> _Your objective_: Copy every one of the lines below without changing a word, and leave out the pictures.

Stored items:
---

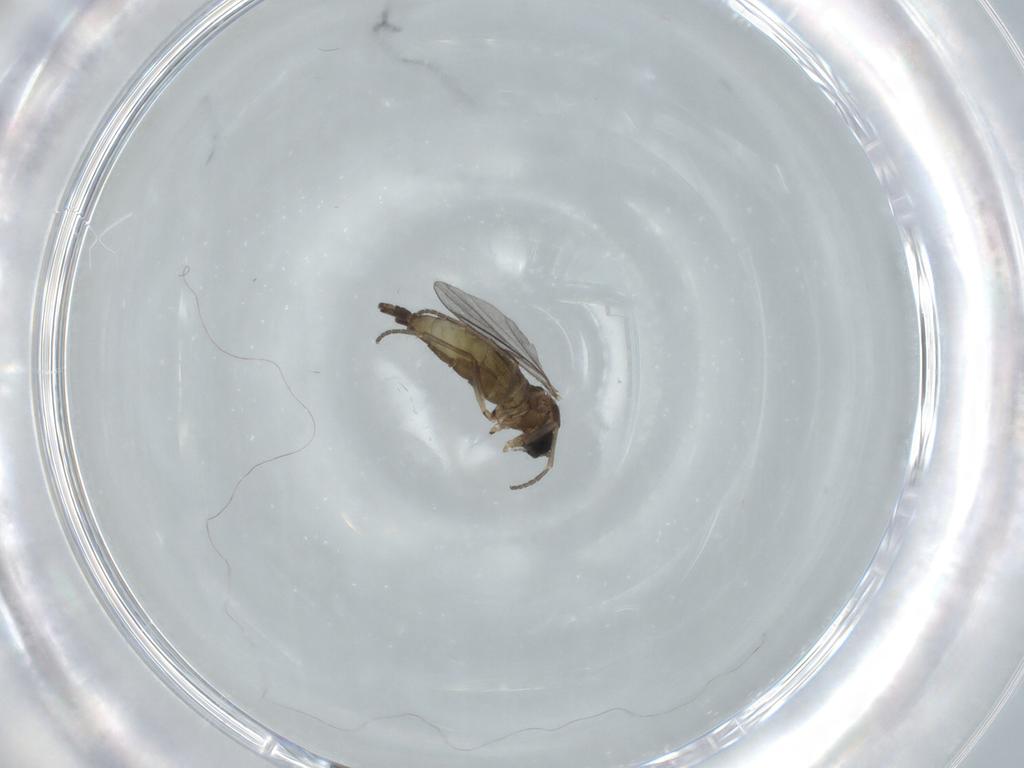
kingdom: Animalia
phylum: Arthropoda
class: Insecta
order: Diptera
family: Sciaridae
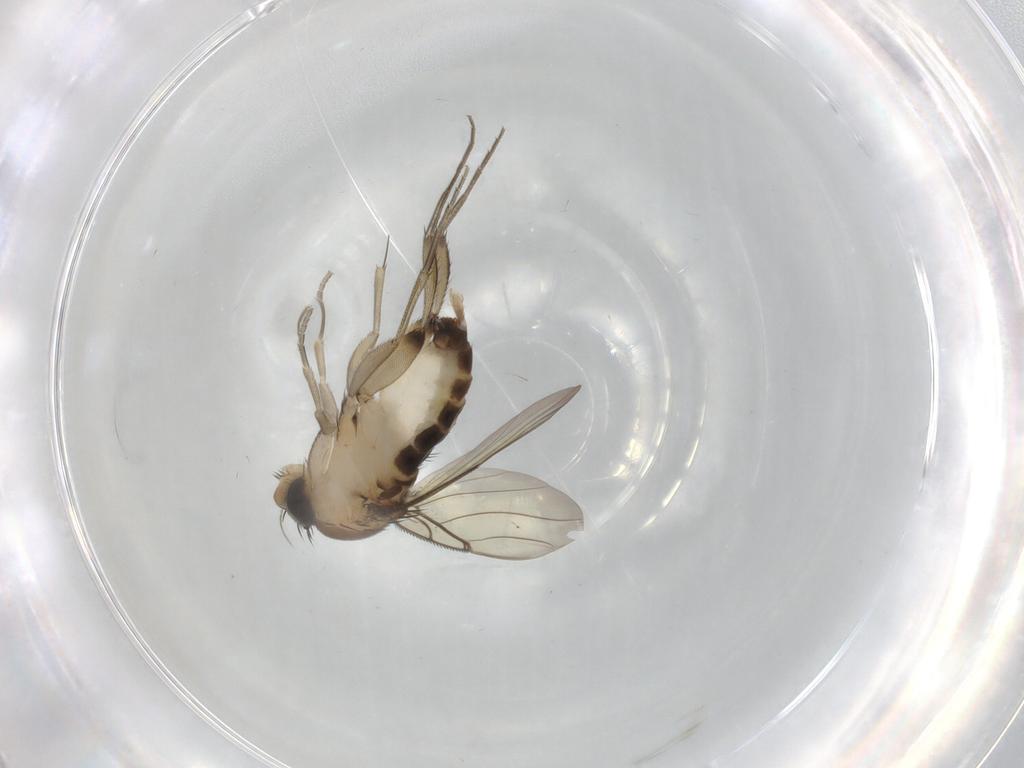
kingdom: Animalia
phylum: Arthropoda
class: Insecta
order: Diptera
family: Phoridae
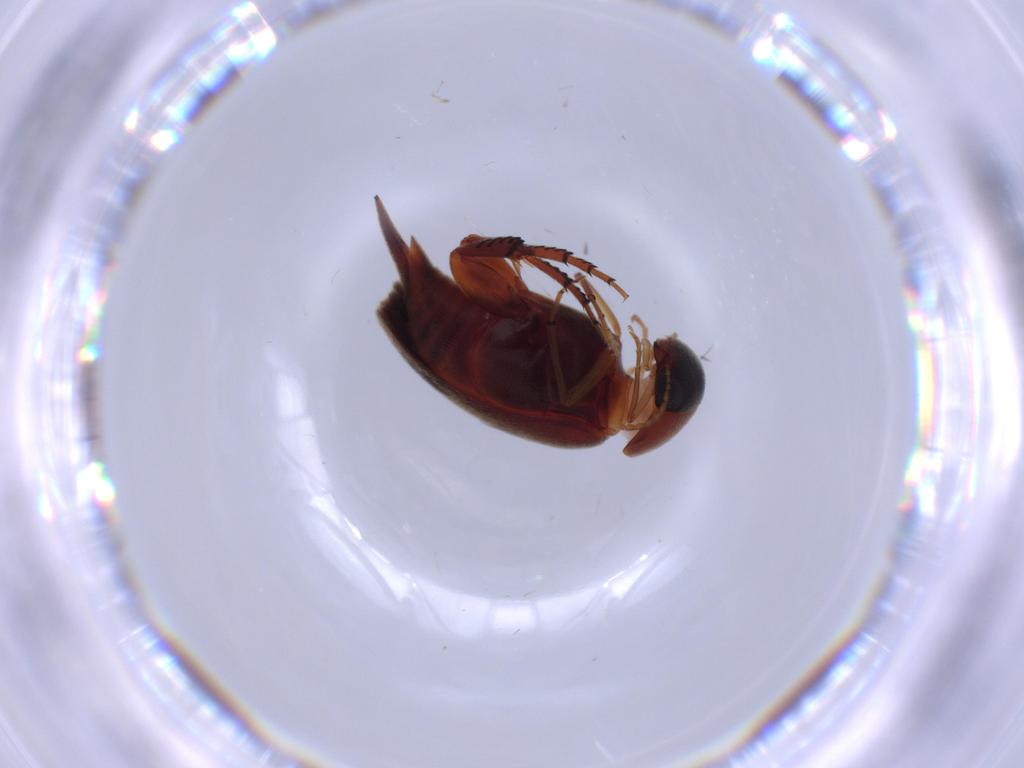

---

> _Solution to this exercise_:
kingdom: Animalia
phylum: Arthropoda
class: Insecta
order: Diptera
family: Sciaridae
kingdom: Animalia
phylum: Arthropoda
class: Insecta
order: Diptera
family: Phoridae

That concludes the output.